Constrained Error-Correcting Codes for Efficient DNA Synthesis
Yajuan Liu, Tolga M. Duman
TL;DR
The paper addresses efficient DNA synthesis for storage by designing capacity-achieving constrained codes that operate under a fixed supersequence template. It develops enumeration-based constructions that enforce both $\ell$-RLL and $\epsilon$-balance and provides explicit polynomial-time encoders/decoders via unranking/ranking, achieving synthesis times $T$ in $[n,4n]$ with provable capacity. It further extends these codes to constrained ECCs capable of correcting a single indel using a VT-based scheme, with overall complexity $O(n^4\ell^2)$ and augmented redundancy.
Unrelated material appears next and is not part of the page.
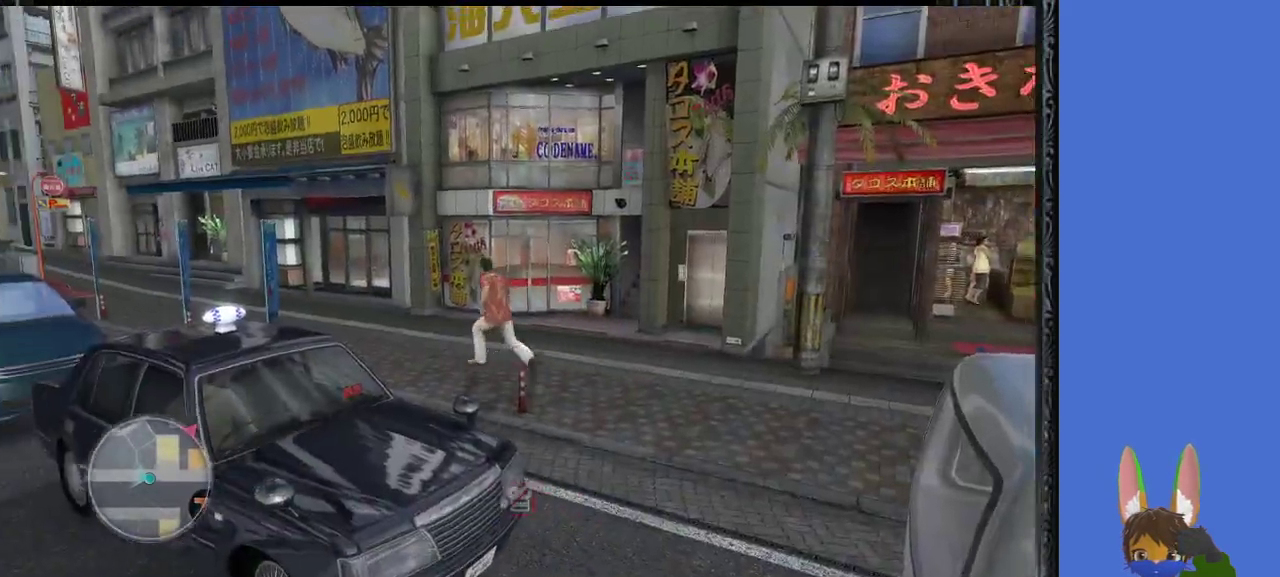
{"buttons": [], "left_stick": "up-left", "right_stick": "center", "events": [[133, "L3", "up"], [167, "left_stick", "up-left"]]}
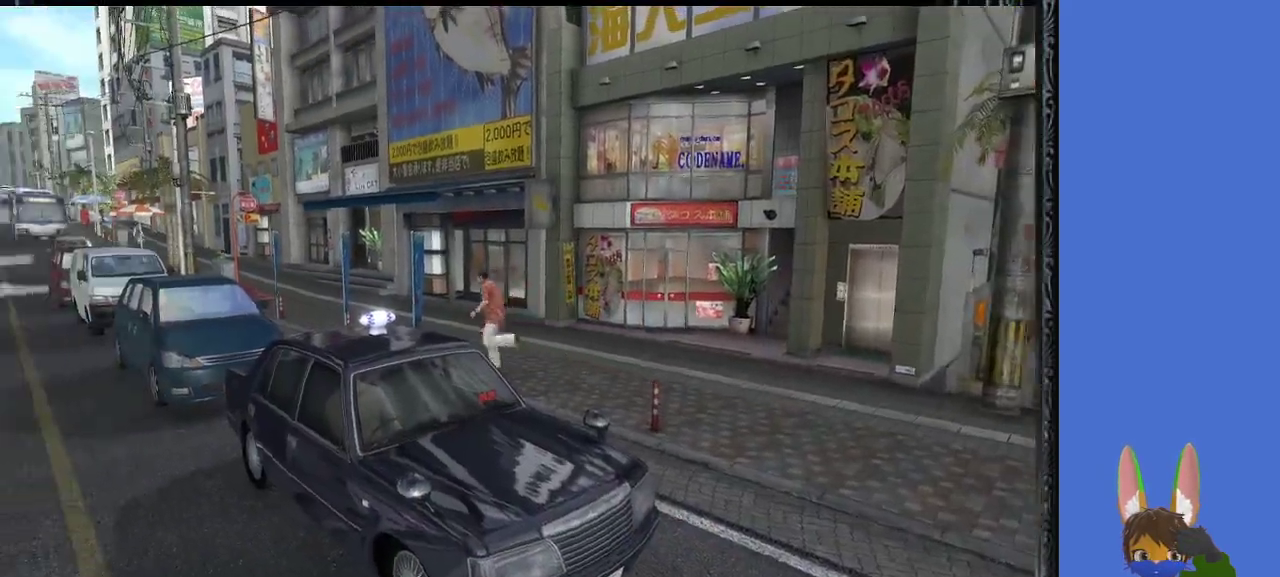
{"buttons": [], "left_stick": "left", "right_stick": "center", "events": [[67, "L3", "down"], [233, "L3", "up"], [300, "left_stick", "left"]]}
These results offer practical, provably high-rate coding solutions to reduce synthesis costs and improve reliability in parallel DNA synthesis for storage.
Abstract
DNA synthesis is considered as one of the most expensive components in current DNA storage systems. In this paper, focusing on a common synthesis machine, which generates multiple DNA strands in parallel following a fixed supersequence,we propose constrained codes with polynomial-time encoding and decoding algorithms. Compared to the existing works, our codes simultaneously satisfy both l-runlength limited and ε-balanced constraints. By enumerating all valid sequences, our codes achieve the maximum rate, matching the capacity. Additionally, we design constrained error-correcting codes capable of correcting one insertion or deletion in the obtained DNA sequence while still adhering to the constraints.